The spectator looking at the book’s pictures becomes one with the photographer’s eye, enacting the same attentiveness and patience that the latter put in the event of each photograph, framing this or that detail, contemplating the myriads of details that tell of the invisible shift of housework and childcare. A certain coolness seems to coat the story-telling, sometimes a certain cynicism that spans from the personal to the complexities of a global system of patriarchy and unrecognition of women’s ‘second shift’. Gallagher’s feminist protest, which is one prompted by the social and cultural inequalities women still face in contemporary society, is a document of quiet anger, confirming the state of the art of current protest photobooks. Indeed, as Badger and Parr state (2014, 47), “although protest by its very nature is personal, protest books will probably become even more personal, more contemplative and possibly less obviously angry, because anger can be encapsulated, expressed and shared more immediately on the internet.” Her ‘quiet anger’ is indeed mitigated by the intimacy of the moments of rest and play of her sons, the bittersweet interstices between vegetable peelings, leftovers, laundry, and all the rituals of every day that are accomplished in order to keep up with it all, on top of the ‘first shift’. Not only focusing on the physical effort put on housework and childcare, Gallagher’s work is also highly psychological, setting the tone for a communal understanding of the effects still at play in what she calls a ‘capitalist, patriarchal and aesthetic system’.

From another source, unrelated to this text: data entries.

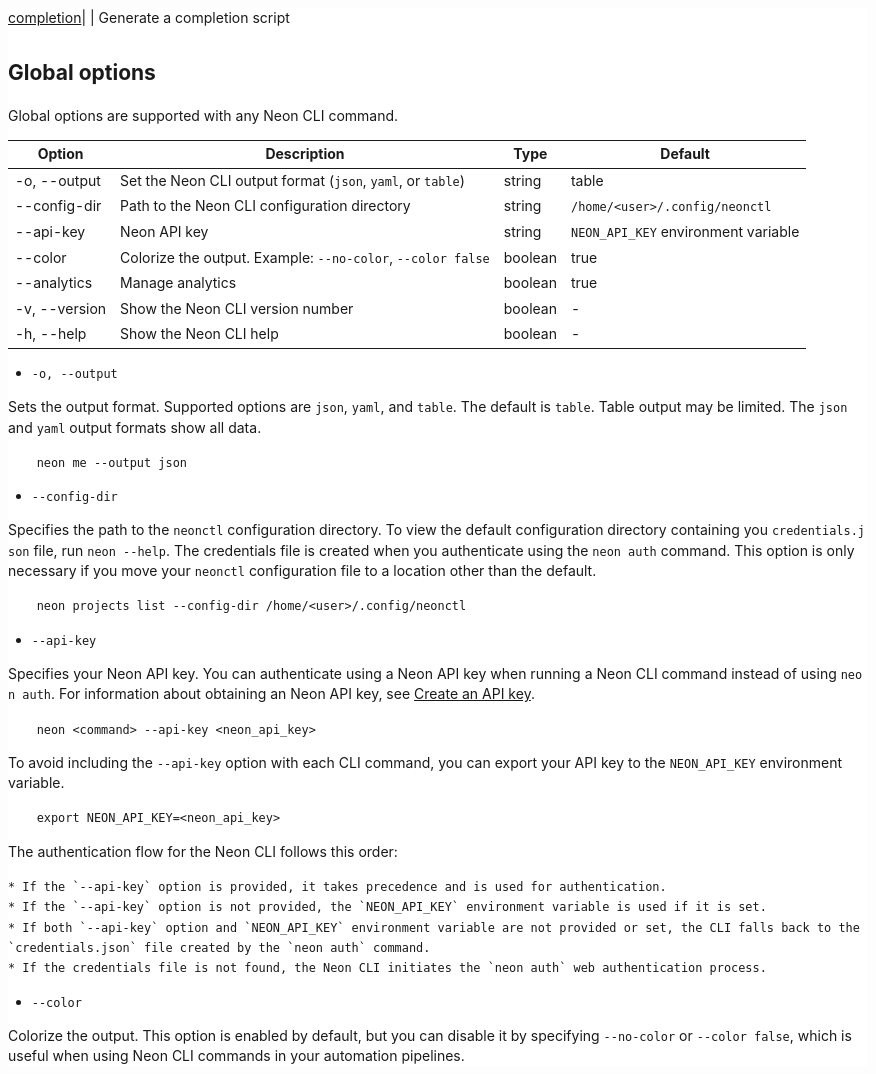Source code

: [completion](/docs/reference/cli-completion)| | Generate a completion script  
  
## Global options

Global options are supported with any Neon CLI command.

Option| Description| Type| Default  
---|---|---|---  
-o, --output| Set the Neon CLI output format (`json`, `yaml`, or `table`)| string| table  
\--config-dir| Path to the Neon CLI configuration directory| string| `/home/<user>/.config/neonctl`  
\--api-key| Neon API key| string| `NEON_API_KEY` environment variable  
\--color| Colorize the output. Example: `--no-color`, `--color false`| boolean| true  
\--analytics| Manage analytics| boolean| true  
-v, --version| Show the Neon CLI version number| boolean| -  
-h, --help| Show the Neon CLI help| boolean| -  
  
  * `-o, --output`

Sets the output format. Supported options are `json`, `yaml`, and `table`. The default is `table`. Table output may be limited. The `json` and `yaml` output formats show all data.
        
        neon me --output json

  * `--config-dir`

Specifies the path to the `neonctl` configuration directory. To view the default configuration directory containing you `credentials.json` file, run `neon --help`. The credentials file is created when you authenticate using the `neon auth` command. This option is only necessary if you move your `neonctl` configuration file to a location other than the default.
        
        neon projects list --config-dir /home/<user>/.config/neonctl

  * `--api-key`

Specifies your Neon API key. You can authenticate using a Neon API key when running a Neon CLI command instead of using `neon auth`. For information about obtaining an Neon API key, see [Create an API key](/docs/manage/api-keys#create-an-api-key).
        
        neon <command> --api-key <neon_api_key>

To avoid including the `--api-key` option with each CLI command, you can export your API key to the `NEON_API_KEY` environment variable.
        
        export NEON_API_KEY=<neon_api_key>

The authentication flow for the Neon CLI follows this order:

    * If the `--api-key` option is provided, it takes precedence and is used for authentication.
    * If the `--api-key` option is not provided, the `NEON_API_KEY` environment variable is used if it is set.
    * If both `--api-key` option and `NEON_API_KEY` environment variable are not provided or set, the CLI falls back to the `credentials.json` file created by the `neon auth` command.
    * If the credentials file is not found, the Neon CLI initiates the `neon auth` web authentication process.
  * `--color`

Colorize the output. This option is enabled by default, but you can disable it by specifying `--no-color` or `--color false`, which is useful when using Neon CLI commands in your automation pipelines.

Clare Gallagher is a Northern Irish artist whose work focuses on the ordinary, everyday experiences of home. A photography lecturer since 2003, she teaches on the BA, MFA and PhD programmes at the Belfast School of Art, Ulster University. Clare is also an academic researcher and completed a PhD using photography and video to research the hidden work of home and family. More of her research can be found here. Clare’s book The Second Shift was named as one of The Guardian’s top 15 photobooks of 2019 and her work has been exhibited internationally, including in Finland, Lithuania, Italy and Ireland in 2020.